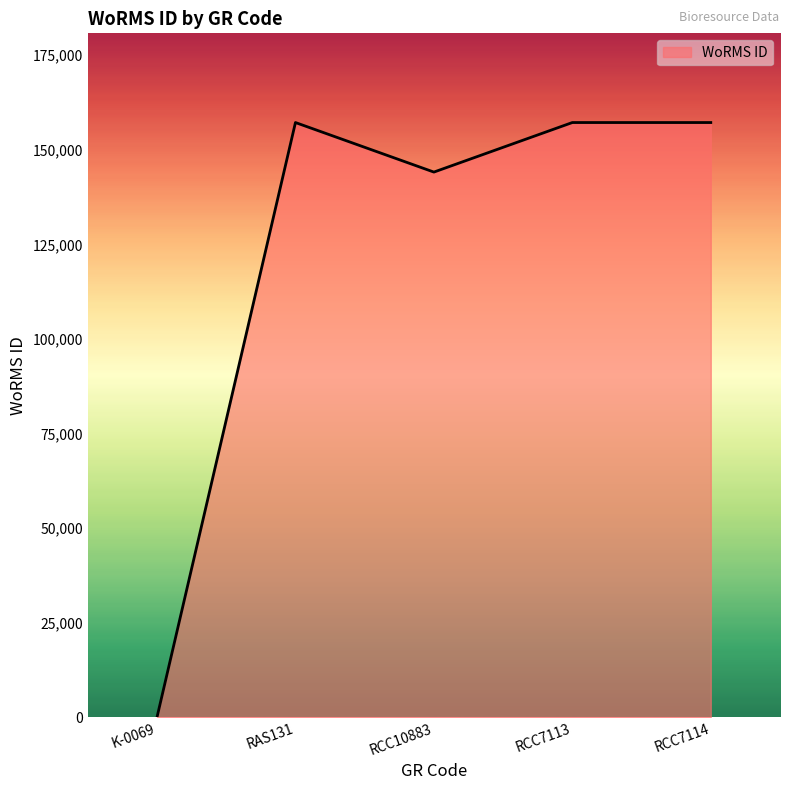

Where is the first local minimum?

RCC10883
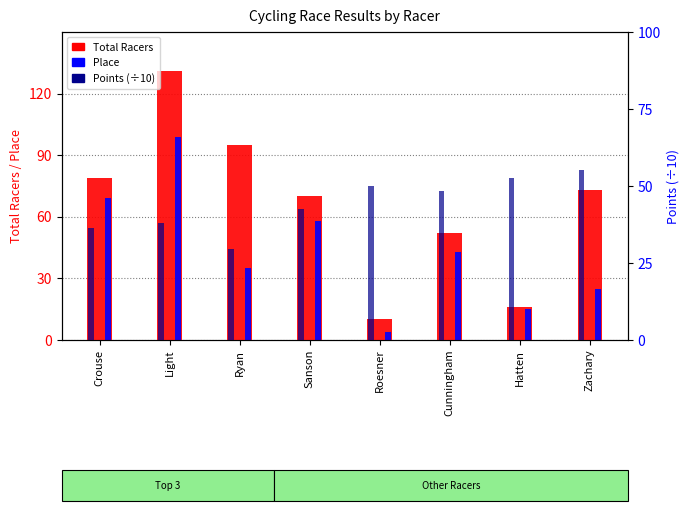

How many bars are there in total?

24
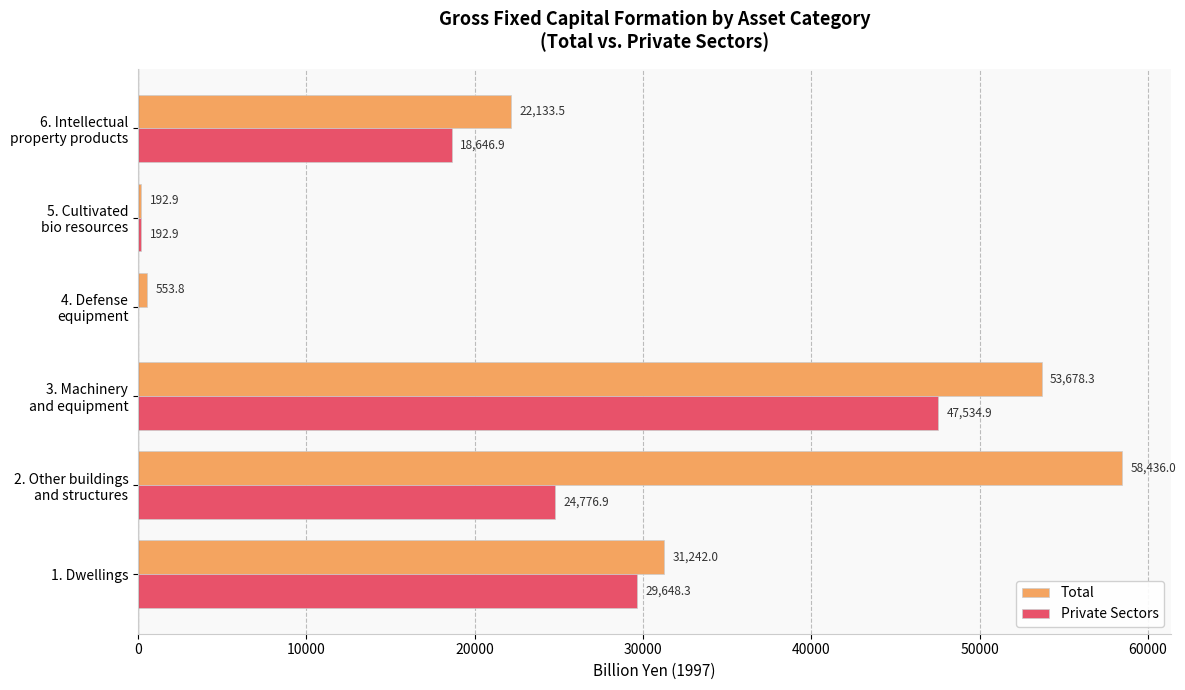

At which label is Total closest to 29314?

1. Dwellings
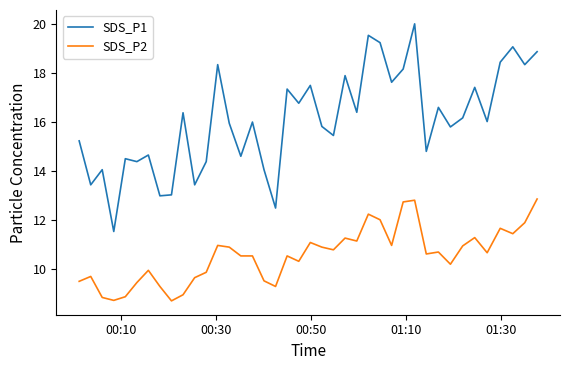

What is the difference between the maximum and minimum values in the SDS_P1 series?

8.5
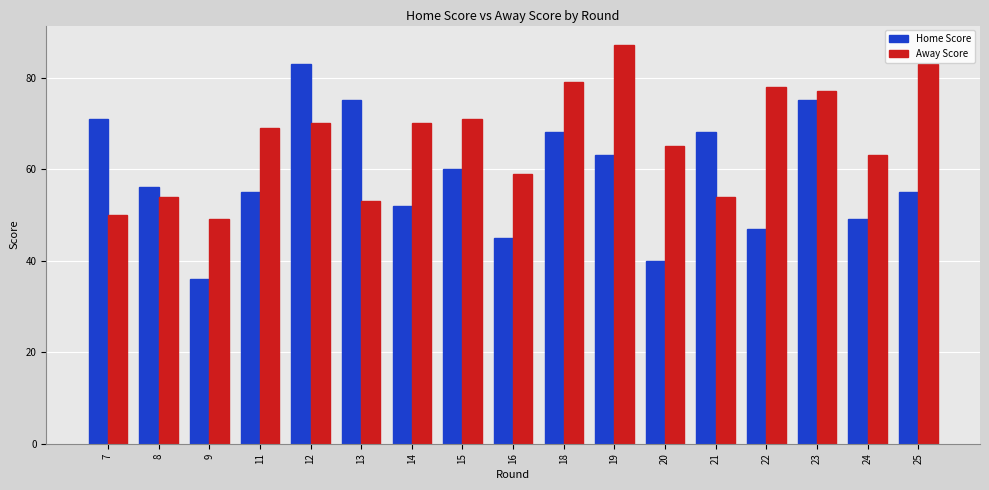

Rank the series by their average value, from highest to lowest.

Away Score, Home Score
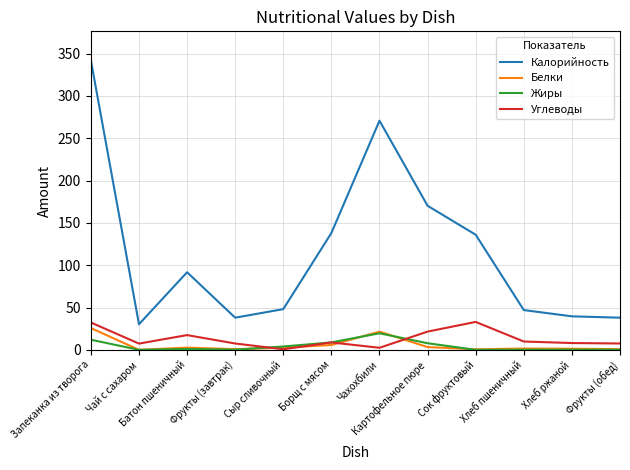

What is the difference between the maximum and minimum values in the Жиры series?

19.6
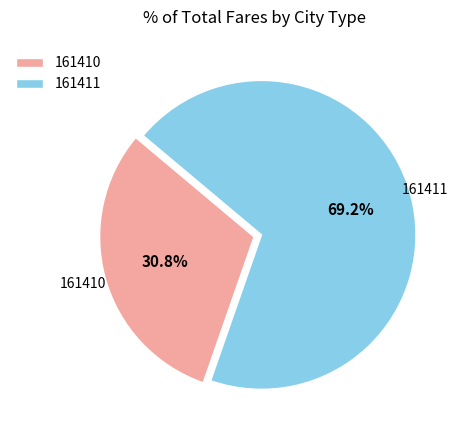

Which category has the smallest portion of the pie?

161410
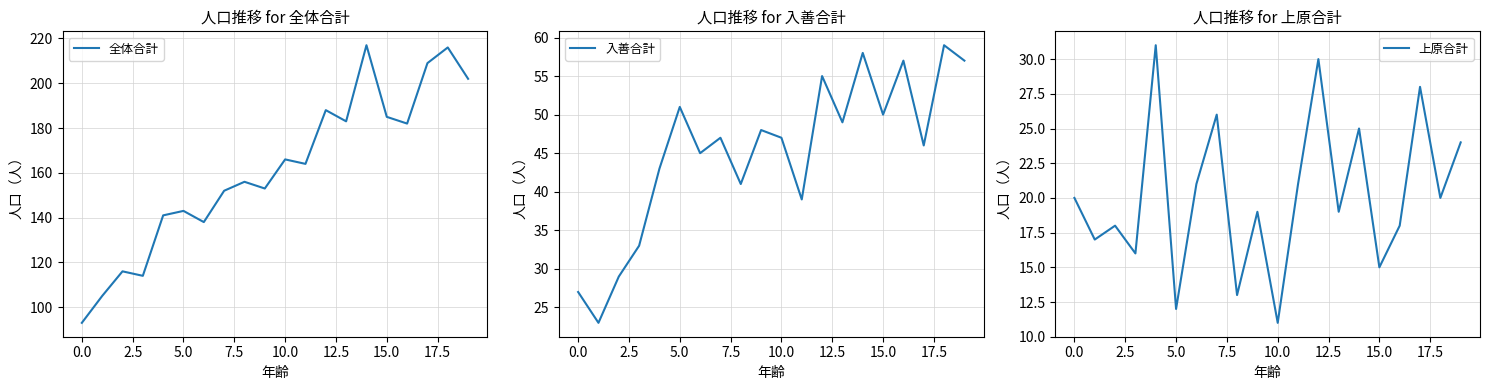

True or false: 全体合計 and 上原合計 cross at least once.

False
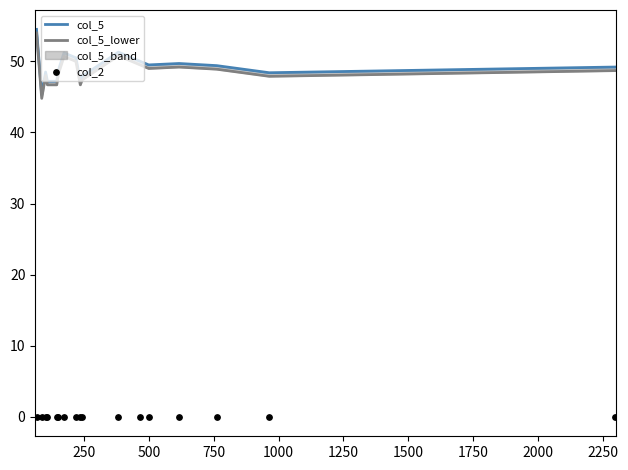

Which series has the widest spread of Y values?

col_5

◇ ◇ ◇ ◇ ◇

What to produce: Reproduce each of the items above word for word, omitting the pictures.

Result:
Where is the first local minimum?

RCC10883

How many bars are there in total?

24

At which label is Total closest to 29314?

1. Dwellings

What is the difference between the maximum and minimum values in the SDS_P1 series?

8.5

Rank the series by their average value, from highest to lowest.

Away Score, Home Score

What is the difference between the maximum and minimum values in the Жиры series?

19.6

Which category has the smallest portion of the pie?

161410

True or false: 全体合計 and 上原合計 cross at least once.

False

Which series has the widest spread of Y values?

col_5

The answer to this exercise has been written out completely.